We are all conditioned by our families, environments where we were brought up. We might have been brought up in a very strict religious family, where all was black and white not grey. or else where we did not receive any religious instruction at all.
Our lives might be ordered, everything done to preciseness. On the other hand our family life may have been a muddle, every one just doing their own thing and getting there somehow or other out of the chaos of our daily lives.
There is variation in how people live, homes, occupations, city, small town, country areas. Mothers may choose to stay at home and look after their families, others will go out to work, juggling work commitments, and family life. The fathers may have an occupation where they work in or near home, or else they may see little of their children during the week.
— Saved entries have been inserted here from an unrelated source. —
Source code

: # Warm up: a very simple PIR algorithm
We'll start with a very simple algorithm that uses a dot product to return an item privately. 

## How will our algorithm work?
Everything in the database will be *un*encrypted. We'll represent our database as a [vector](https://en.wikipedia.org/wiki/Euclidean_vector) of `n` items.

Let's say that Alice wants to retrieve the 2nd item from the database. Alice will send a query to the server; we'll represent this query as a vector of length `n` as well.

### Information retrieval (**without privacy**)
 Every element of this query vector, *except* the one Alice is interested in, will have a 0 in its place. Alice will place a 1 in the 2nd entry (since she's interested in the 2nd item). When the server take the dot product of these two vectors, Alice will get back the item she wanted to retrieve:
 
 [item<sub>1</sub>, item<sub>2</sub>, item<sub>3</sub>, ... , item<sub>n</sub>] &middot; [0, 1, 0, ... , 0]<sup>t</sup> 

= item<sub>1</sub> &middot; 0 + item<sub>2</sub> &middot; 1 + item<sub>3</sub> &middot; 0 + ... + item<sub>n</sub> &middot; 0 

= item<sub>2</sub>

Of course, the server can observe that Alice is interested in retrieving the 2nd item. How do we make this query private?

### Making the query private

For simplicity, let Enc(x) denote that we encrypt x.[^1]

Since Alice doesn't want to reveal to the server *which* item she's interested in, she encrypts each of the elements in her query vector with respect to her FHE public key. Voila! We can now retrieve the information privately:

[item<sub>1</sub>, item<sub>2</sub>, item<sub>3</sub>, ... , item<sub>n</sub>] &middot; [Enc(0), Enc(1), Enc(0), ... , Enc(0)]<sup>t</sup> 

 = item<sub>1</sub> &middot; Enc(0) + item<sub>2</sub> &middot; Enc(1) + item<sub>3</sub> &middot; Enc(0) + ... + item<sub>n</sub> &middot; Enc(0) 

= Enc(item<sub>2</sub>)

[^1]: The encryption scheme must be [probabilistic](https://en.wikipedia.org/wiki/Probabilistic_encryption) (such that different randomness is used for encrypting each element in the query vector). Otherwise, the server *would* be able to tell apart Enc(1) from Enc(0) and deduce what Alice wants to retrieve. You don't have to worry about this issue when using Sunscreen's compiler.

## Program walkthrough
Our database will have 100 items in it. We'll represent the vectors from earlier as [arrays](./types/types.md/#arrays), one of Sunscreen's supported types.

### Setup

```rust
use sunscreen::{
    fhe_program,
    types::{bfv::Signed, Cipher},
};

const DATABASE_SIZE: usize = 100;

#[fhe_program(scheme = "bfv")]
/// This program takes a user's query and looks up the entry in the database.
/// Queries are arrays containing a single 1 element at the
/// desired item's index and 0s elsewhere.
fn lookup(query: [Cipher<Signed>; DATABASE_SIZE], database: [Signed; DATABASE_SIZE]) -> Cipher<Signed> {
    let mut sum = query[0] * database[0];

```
No one family is perfect, no parent is perfect, children differ in personality and outlook on life. You may be born into a family and have little in common with them. Some parents may expect too much of a child, others may ignore a potentiality that child may display. A child may be at home more in another family where they may feel they fit in. The adults in that family will accept the child for what she or he is. and it may be easier for them rather than that child’s own parents to point out something that the child needs to know.
Our teachers are the next people who exert the most influence over us. We may tend to accept their opinions regarding our abilities and our shortcomings as they see them. There is many an adult who has been grateful to the teacher who went out of their way to help them when they were lost as children because the parents were just too busy or could not be bothered with the children.
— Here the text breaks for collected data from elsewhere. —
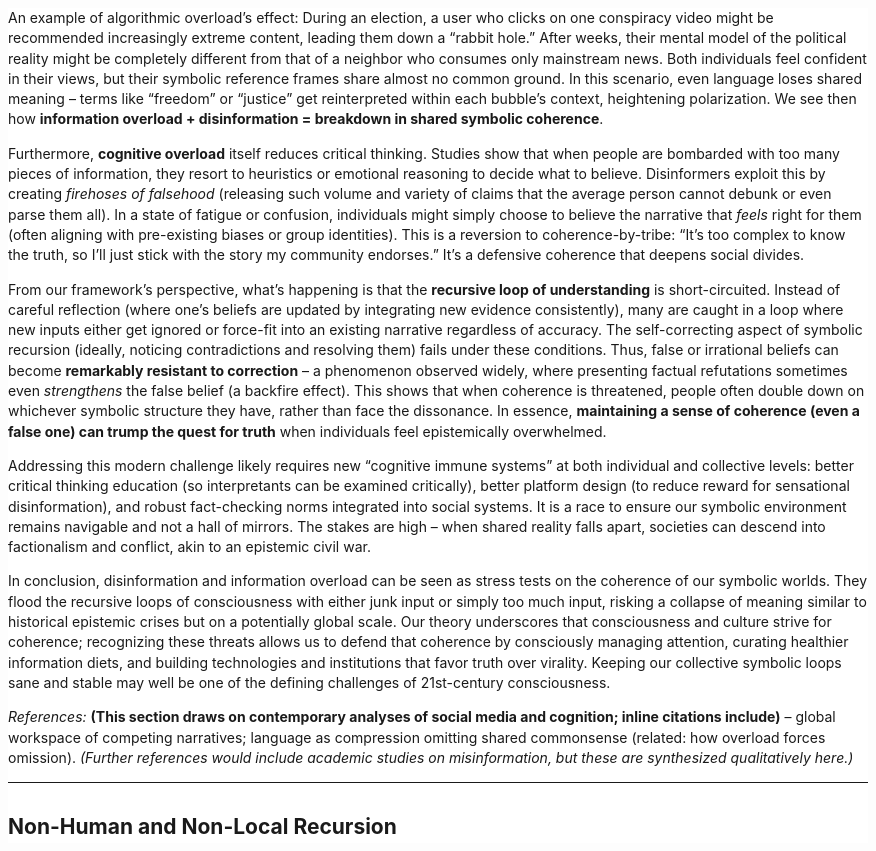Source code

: An example of algorithmic overload’s effect: During an election, a user who clicks on one conspiracy video might be recommended increasingly extreme content, leading them down a “rabbit hole.” After weeks, their mental model of the political reality might be completely different from that of a neighbor who consumes only mainstream news. Both individuals feel confident in their views, but their symbolic reference frames share almost no common ground. In this scenario, even language loses shared meaning – terms like “freedom” or “justice” get reinterpreted within each bubble’s context, heightening polarization. We see then how **information overload + disinformation = breakdown in shared symbolic coherence**.

Furthermore, **cognitive overload** itself reduces critical thinking. Studies show that when people are bombarded with too many pieces of information, they resort to heuristics or emotional reasoning to decide what to believe. Disinformers exploit this by creating *firehoses of falsehood* (releasing such volume and variety of claims that the average person cannot debunk or even parse them all). In a state of fatigue or confusion, individuals might simply choose to believe the narrative that *feels* right for them (often aligning with pre-existing biases or group identities). This is a reversion to coherence-by-tribe: “It’s too complex to know the truth, so I’ll just stick with the story my community endorses.” It’s a defensive coherence that deepens social divides.

From our framework’s perspective, what’s happening is that the **recursive loop of understanding** is short-circuited. Instead of careful reflection (where one’s beliefs are updated by integrating new evidence consistently), many are caught in a loop where new inputs either get ignored or force-fit into an existing narrative regardless of accuracy. The self-correcting aspect of symbolic recursion (ideally, noticing contradictions and resolving them) fails under these conditions. Thus, false or irrational beliefs can become **remarkably resistant to correction** – a phenomenon observed widely, where presenting factual refutations sometimes even *strengthens* the false belief (a backfire effect). This shows that when coherence is threatened, people often double down on whichever symbolic structure they have, rather than face the dissonance. In essence, **maintaining a sense of coherence (even a false one) can trump the quest for truth** when individuals feel epistemically overwhelmed.

Addressing this modern challenge likely requires new “cognitive immune systems” at both individual and collective levels: better critical thinking education (so interpretants can be examined critically), better platform design (to reduce reward for sensational disinformation), and robust fact-checking norms integrated into social systems. It is a race to ensure our symbolic environment remains navigable and not a hall of mirrors. The stakes are high – when shared reality falls apart, societies can descend into factionalism and conflict, akin to an epistemic civil war.

In conclusion, disinformation and information overload can be seen as stress tests on the coherence of our symbolic worlds. They flood the recursive loops of consciousness with either junk input or simply too much input, risking a collapse of meaning similar to historical epistemic crises but on a potentially global scale. Our theory underscores that consciousness and culture strive for coherence; recognizing these threats allows us to defend that coherence by consciously managing attention, curating healthier information diets, and building technologies and institutions that favor truth over virality. Keeping our collective symbolic loops sane and stable may well be one of the defining challenges of 21st-century consciousness.

*References:* **(This section draws on contemporary analyses of social media and cognition; inline citations include)** – global workspace of competing narratives; language as compression omitting shared commonsense (related: how overload forces omission). *(Further references would include academic studies on misinformation, but these are synthesized qualitatively here.)*

---

## Non-Human and Non-Local Recursion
Unfortunately too many adults carry baggage of adverse experiences they had as children, they have never realised that they could have been capable of so much more. They have been subjected to abuse and are angry with the world as a whole. They hit out at people who have never done anything to harm them. The parent who dealt out the abuse may have gone and it may be the other parent who did not know of the abuse who is targeted. The abused person may state that they are okay, that there is nothing wrong but underneath they are holding on to a lot of unhappy memories which they have often suppressed. If they have children, those children suffer because the parent may be inconsistent in their handling of day to day life situations that the problems are handed on to the next generation.
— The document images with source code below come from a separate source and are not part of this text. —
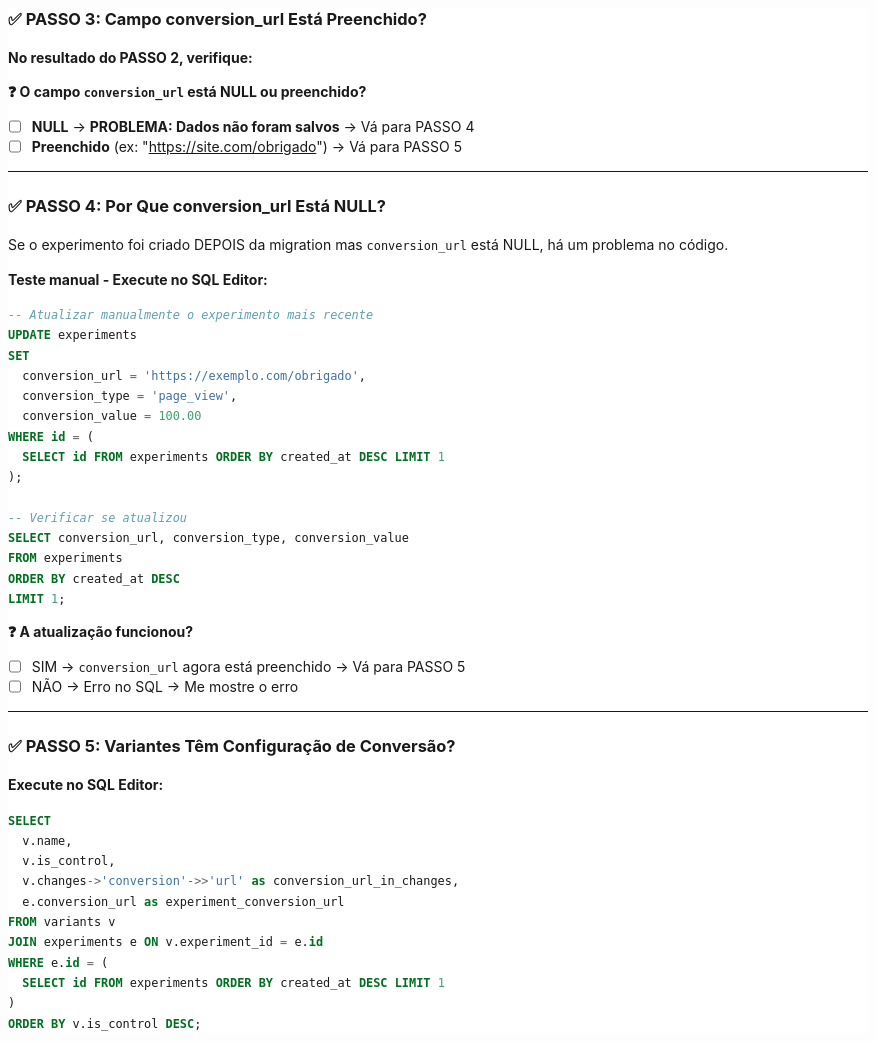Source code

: 
### ✅ PASSO 3: Campo conversion_url Está Preenchido?

**No resultado do PASSO 2, verifique:**

**❓ O campo `conversion_url` está NULL ou preenchido?**

- [ ] **NULL** → **PROBLEMA: Dados não foram salvos** → Vá para PASSO 4
- [ ] **Preenchido** (ex: "https://site.com/obrigado") → Vá para PASSO 5

---

### ✅ PASSO 4: Por Que conversion_url Está NULL?

Se o experimento foi criado DEPOIS da migration mas `conversion_url` está NULL, há um problema no código.

**Teste manual - Execute no SQL Editor:**

```sql
-- Atualizar manualmente o experimento mais recente
UPDATE experiments
SET
  conversion_url = 'https://exemplo.com/obrigado',
  conversion_type = 'page_view',
  conversion_value = 100.00
WHERE id = (
  SELECT id FROM experiments ORDER BY created_at DESC LIMIT 1
);

-- Verificar se atualizou
SELECT conversion_url, conversion_type, conversion_value
FROM experiments
ORDER BY created_at DESC
LIMIT 1;
```

**❓ A atualização funcionou?**

- [ ] SIM → `conversion_url` agora está preenchido → Vá para PASSO 5
- [ ] NÃO → Erro no SQL → Me mostre o erro

---

### ✅ PASSO 5: Variantes Têm Configuração de Conversão?

**Execute no SQL Editor:**

```sql
SELECT
  v.name,
  v.is_control,
  v.changes->'conversion'->>'url' as conversion_url_in_changes,
  e.conversion_url as experiment_conversion_url
FROM variants v
JOIN experiments e ON v.experiment_id = e.id
WHERE e.id = (
  SELECT id FROM experiments ORDER BY created_at DESC LIMIT 1
)
ORDER BY v.is_control DESC;
```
There is help out there for them to find, all sorts of assistance from trained and professional people. This help differs it is up to them to find a type of assistance where they feel comfortable and they have some control over the healing.
Years ago when people were suffering from upsets of various kinds they were put on to medication which often did not help the problems, only damping them down for a short time. They were left often bewildered and not knowing where to turn and feeling they were failures.
People can and do make changes, although it is very hard work and so much falling back. Give it a few years and look back, and see where you came from and what you have achieved although it has been slow and very very hard.